The NeMo Microservices Python SDK installs both a CLI and a Python SDK which provide convenient access to NeMo Microservices.

Prerequisites#

Please ensure you have the following prerequisites ready:

Python 3.11 or higher
pip package manager
Docker 28.3.0 or higher
An NGC API key, which you can obtain for free at NVIDIA NGC
Your system meets the minimum system requirements

Installing the CLI and SDK#

The CLI is the easiest and fastest way to deploy NeMo microservices locally and get started. Install both the CLI and SDK with:

pip install nemo-microservices

Note

This will download and install additional third-party open source software projects.
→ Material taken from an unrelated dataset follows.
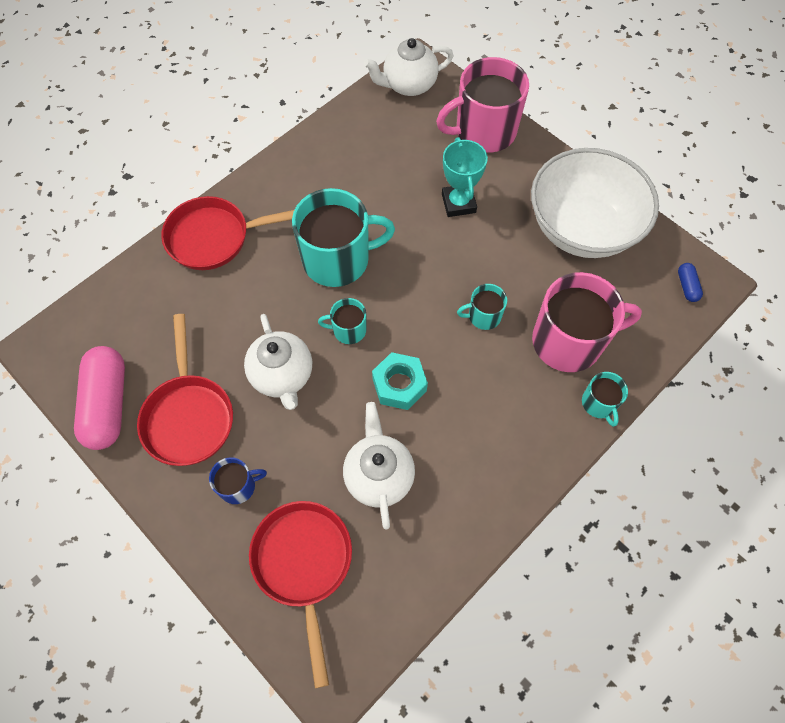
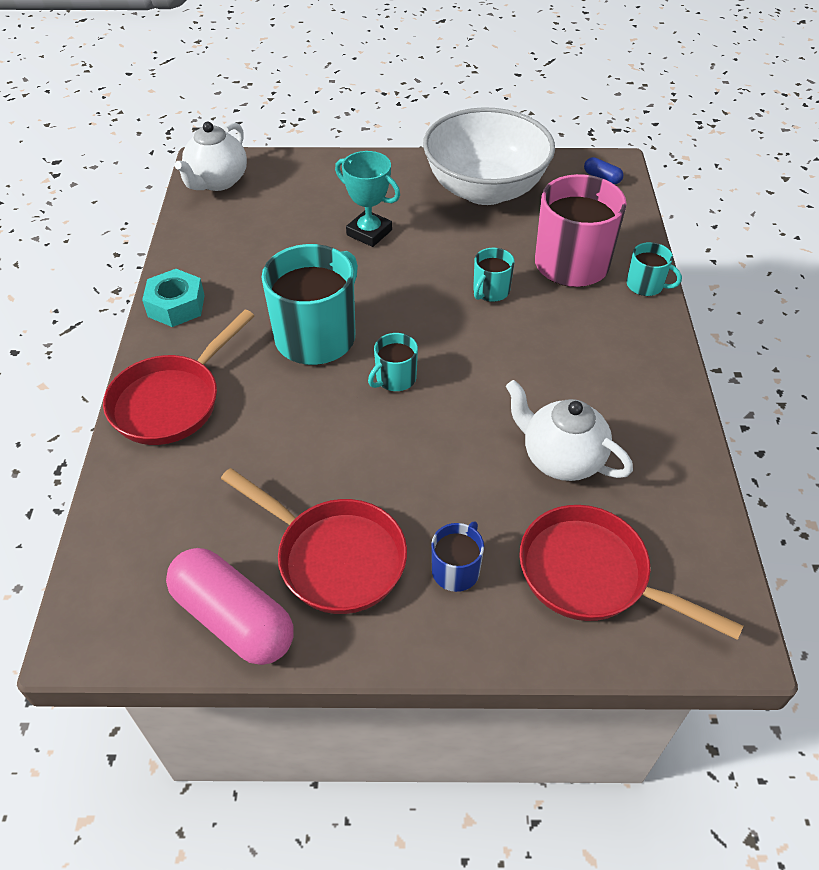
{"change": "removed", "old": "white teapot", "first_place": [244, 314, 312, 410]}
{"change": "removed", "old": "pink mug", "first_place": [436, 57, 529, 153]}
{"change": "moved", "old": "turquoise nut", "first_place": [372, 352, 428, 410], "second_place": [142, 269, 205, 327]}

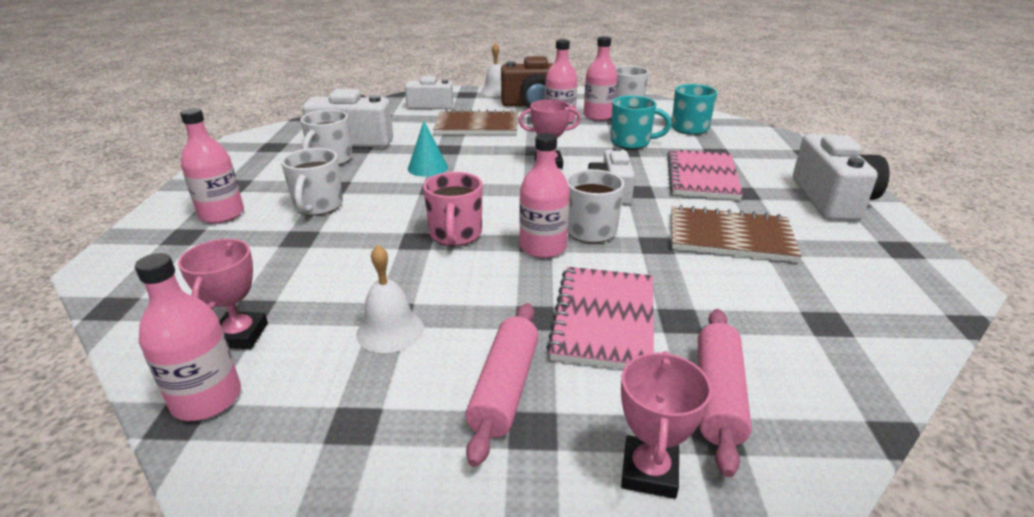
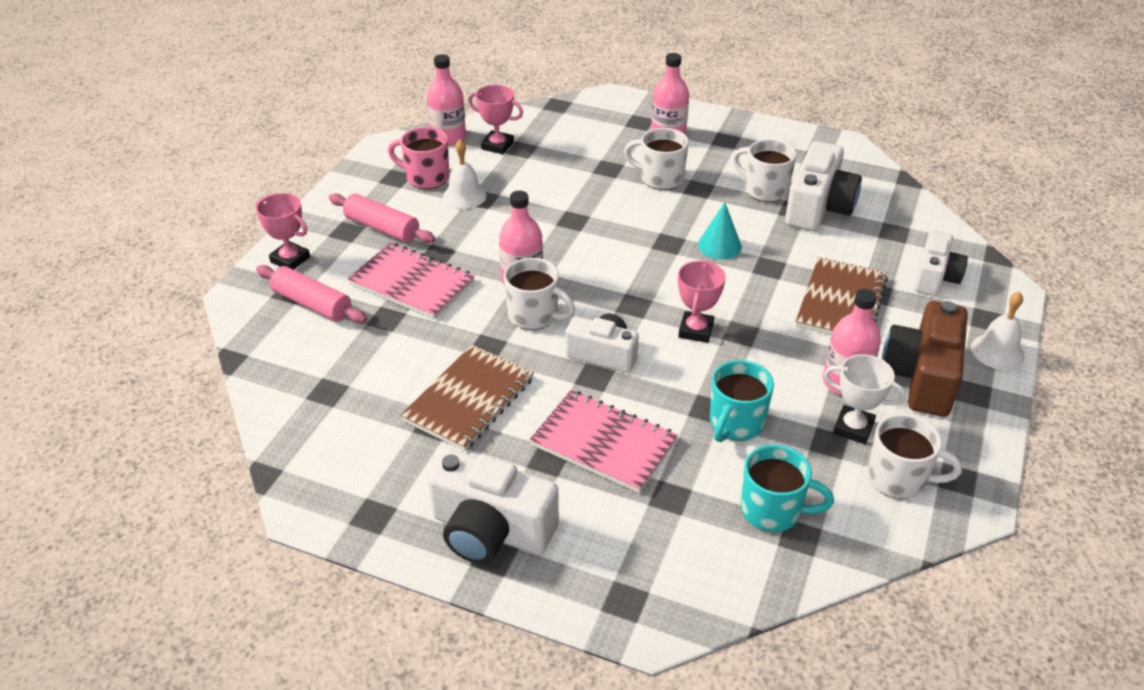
{"change": "moved", "old": "pink mug", "first_place": [423, 172, 482, 246], "second_place": [388, 127, 449, 189]}
{"change": "replaced", "old": "pink bottle", "new": "white trophy", "first_place": [584, 37, 618, 121], "second_place": [824, 354, 906, 444]}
Review the license terms of these open source projects before use.

You can verify a successful installation and see a list of all available commands in the CLI with:

nmp --help

See the CLI reference for more details.

Installing NeMo Microservices#

Optional Configuration

If you want to customize your installation, you can run the nmp quickstart configure command first to go through a setup wizard. This step can be skipped to proceed with the default configuration, which uses remote NVIDIA LLMs for inference.

nmp quickstart configure

GPU Configuration#

When running GPU workloads locally (such as model deployments or GPU-based jobs), you need to configure which GPU devices are available to the platform. This ensures that jobs and model deployments coordinate GPU allocation and avoid conflicts that could cause out-of-memory errors.
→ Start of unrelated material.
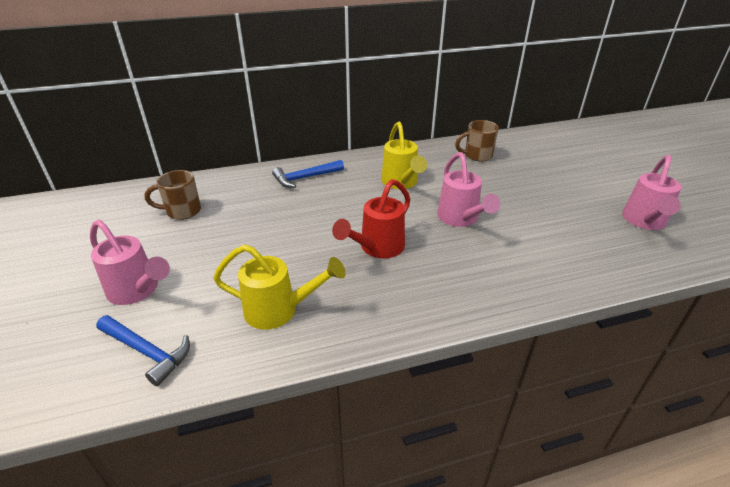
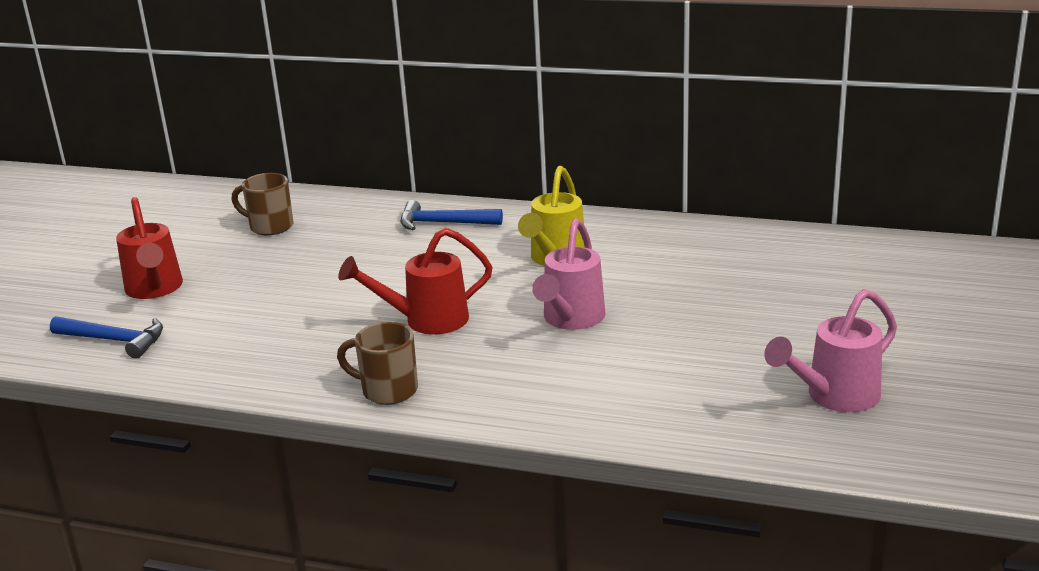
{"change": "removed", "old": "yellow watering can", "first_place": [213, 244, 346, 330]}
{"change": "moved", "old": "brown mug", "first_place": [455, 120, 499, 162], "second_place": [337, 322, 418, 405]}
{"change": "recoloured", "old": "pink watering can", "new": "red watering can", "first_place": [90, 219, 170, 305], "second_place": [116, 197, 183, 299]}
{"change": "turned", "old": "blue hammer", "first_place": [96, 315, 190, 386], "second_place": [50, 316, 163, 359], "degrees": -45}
Configure GPU device IDs in your platform configuration file (typically ~/.nmp/config.yaml or the file specified during nmp quickstart configure):

platform:
  # Shared Docker configuration for jobs and models services
  docker:
    # By default, all detected GPUs are used ("all"). To use specific GPUs,
    # set to a comma-separated list of device IDs.
    # Run `nvidia-smi` to see available device IDs on your system.
    reserved_gpu_device_ids: "0,1,2,3"  # Or "all" to use all detected GPUs

Note

This configuration creates a shared GPU pool for services that run GPU workloads, such as the jobs service (for training, evaluation, and other GPU jobs) and the models service (for local NIM deployments). The platform will not over-schedule workloads - if all configured GPUs are in use, new workloads will wait until a GPU becomes available.

To find available GPU device IDs on your system, run:

nvidia-smi --list-gpus

To deploy the quickstart environment simply run the nmp quickstart up command. You will be prompted for your NGC API key.

nmp quickstart up

This will download and start our Docker compose stack, as well as configure an LLM provider. This step may take a few minutes, depending on your network and hardware. Once completed, the quickstart prints a command to try chatting with the LLM:

nmp chat <model-name>

You can also list available models:

nmp models list

Congrats! You’ve set up NeMo Microservices, and are ready to get building.

Python SDK#

You’ve also installed the Python SDK, which enables easy use of NeMo Microservices from your code. Here’s a sample:

from nemo_microservices import NeMoMicroservices

# Initialize the client
client = NeMoMicroservices(
    base_url="http://localhost:8080",
    workspace="default"
)

# List models
models = client.models.list()
print(models.data)

An asynchronous Python client is also available. See the full SDK reference for more details, or start with one of our example applications.